-- Directive --
Start to finish, print the data below exactly, without the images.

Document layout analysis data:
● ● ● ● ●
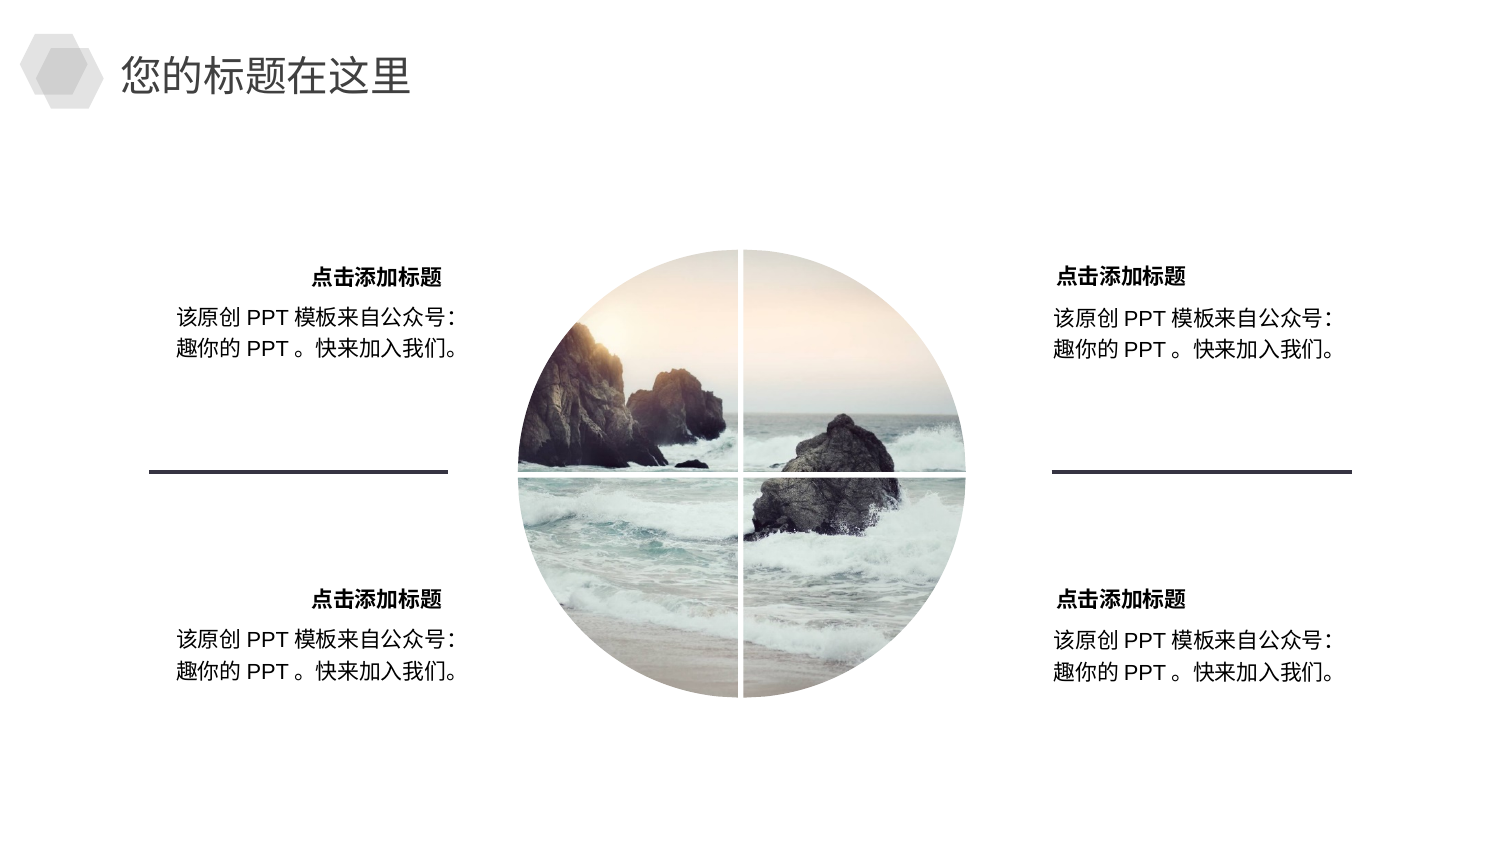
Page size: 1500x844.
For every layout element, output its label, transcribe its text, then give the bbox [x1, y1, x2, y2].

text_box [19, 33, 104, 109]
text_box 您的标题在这里 [105, 42, 428, 107]
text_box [143, 249, 1357, 698]
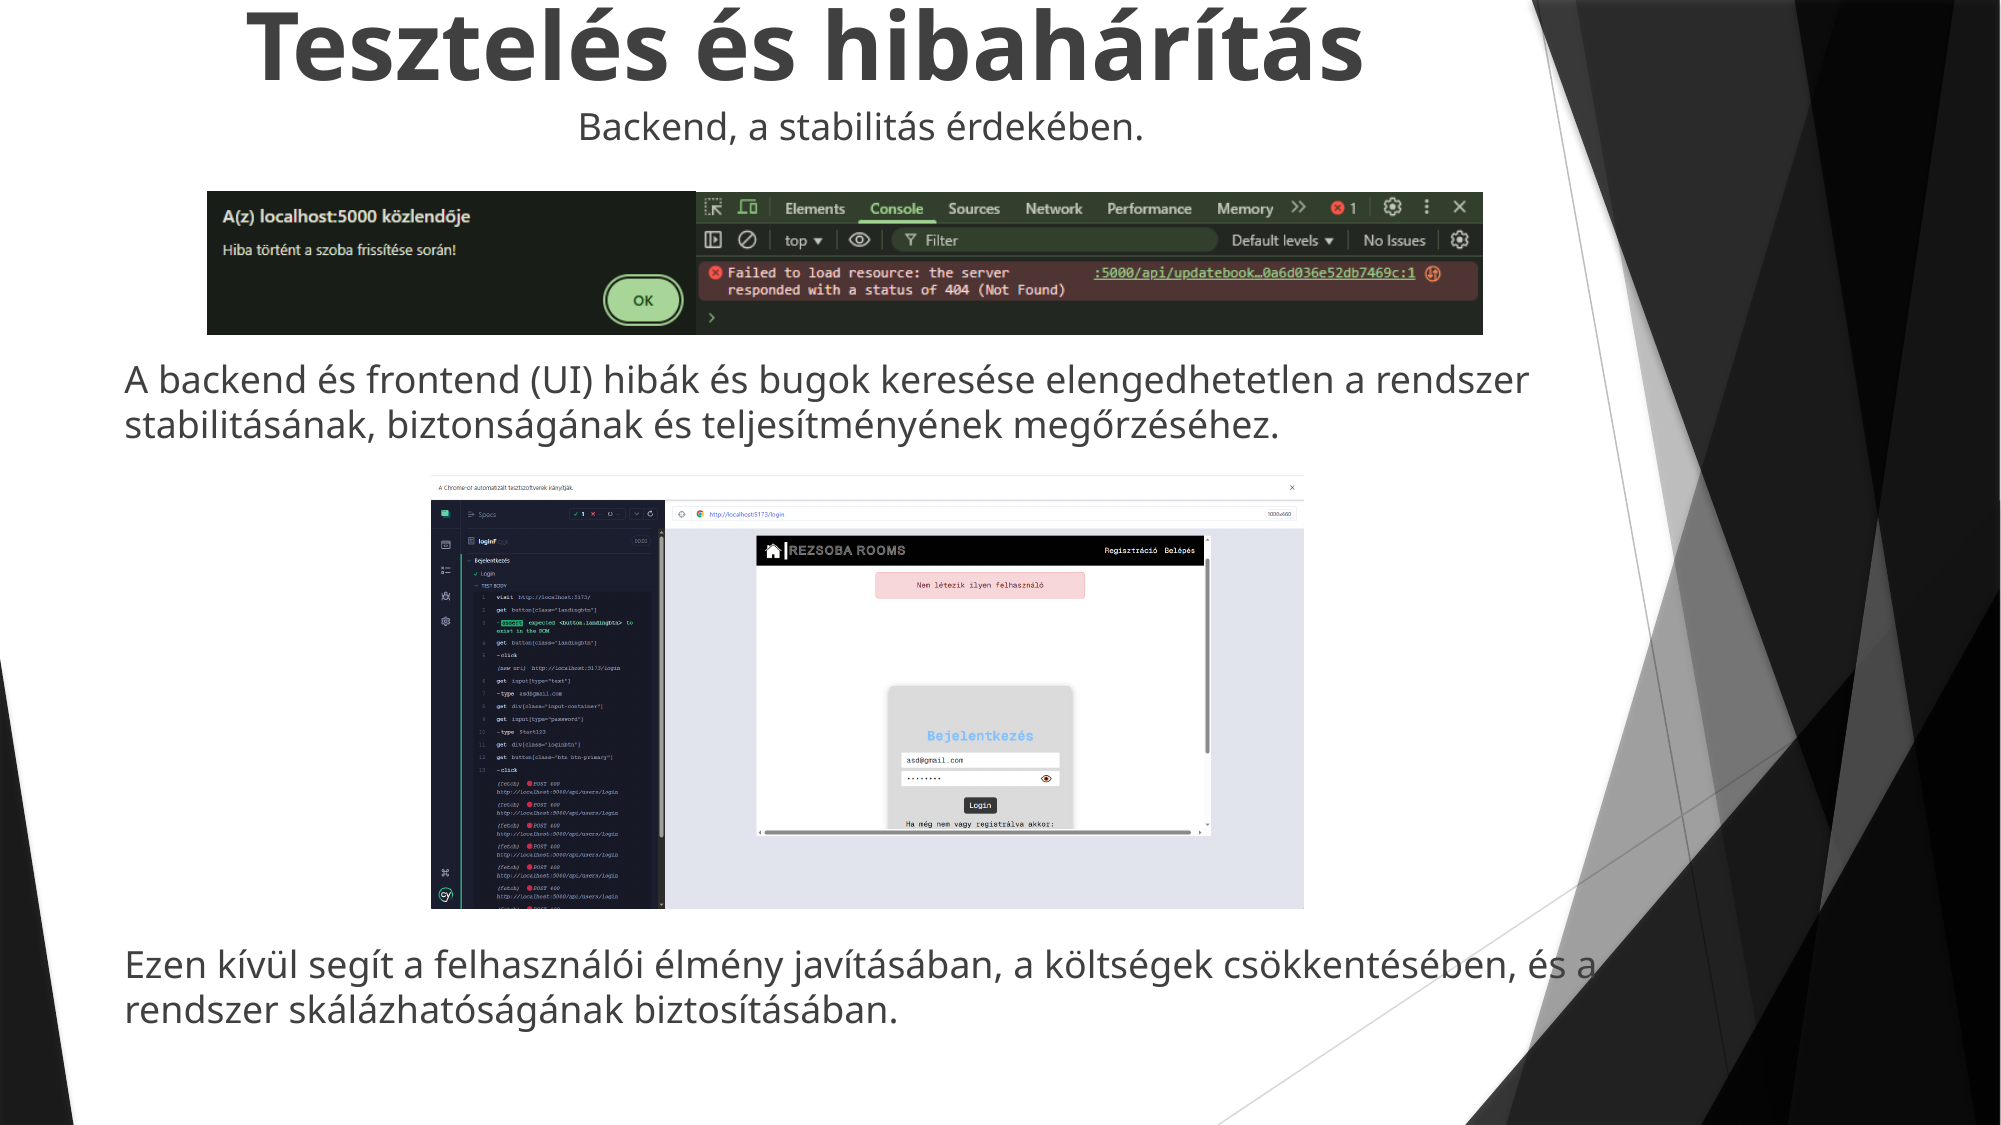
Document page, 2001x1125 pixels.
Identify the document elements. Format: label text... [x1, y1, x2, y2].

list A backend és frontend (UI) hibák és bugok keresése elengedhetetlen a rendszer stabilitásának, biztonságának és teljesítményének megőrzéséhez. Ezen kívül segít a felhasználói élmény javításában, a költségek csökkentésében, és a rendszer skálázhatóságának biztosításában. [109, 348, 1663, 1060]
text_box Backend, a stabilitás érdekében. [562, 95, 1316, 156]
picture [206, 191, 1483, 336]
picture [430, 474, 1304, 910]
text_box Tesztelés és hibahárítás [230, 0, 1505, 249]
● ● ● ● ●
-- Answer for the task --
Page size: 1500x844.
For every layout element, output its label, transcribe its text, then give the bbox [x1, y1, x2, y2].

text_box [19, 33, 104, 109]
text_box 您的标题在这里 [105, 42, 428, 107]
text_box [143, 249, 1357, 698]
Document page, 2001x1125 pixels.
Identify the document elements. Format: label text... [x1, y1, x2, y2].

list A backend és frontend (UI) hibák és bugok keresése elengedhetetlen a rendszer stabilitásának, biztonságának és teljesítményének megőrzéséhez. Ezen kívül segít a felhasználói élmény javításában, a költségek csökkentésében, és a rendszer skálázhatóságának biztosításában. [109, 348, 1663, 1060]
text_box Backend, a stabilitás érdekében. [562, 95, 1316, 156]
picture [206, 191, 1483, 336]
picture [430, 474, 1304, 910]
text_box Tesztelés és hibahárítás [230, 0, 1505, 249]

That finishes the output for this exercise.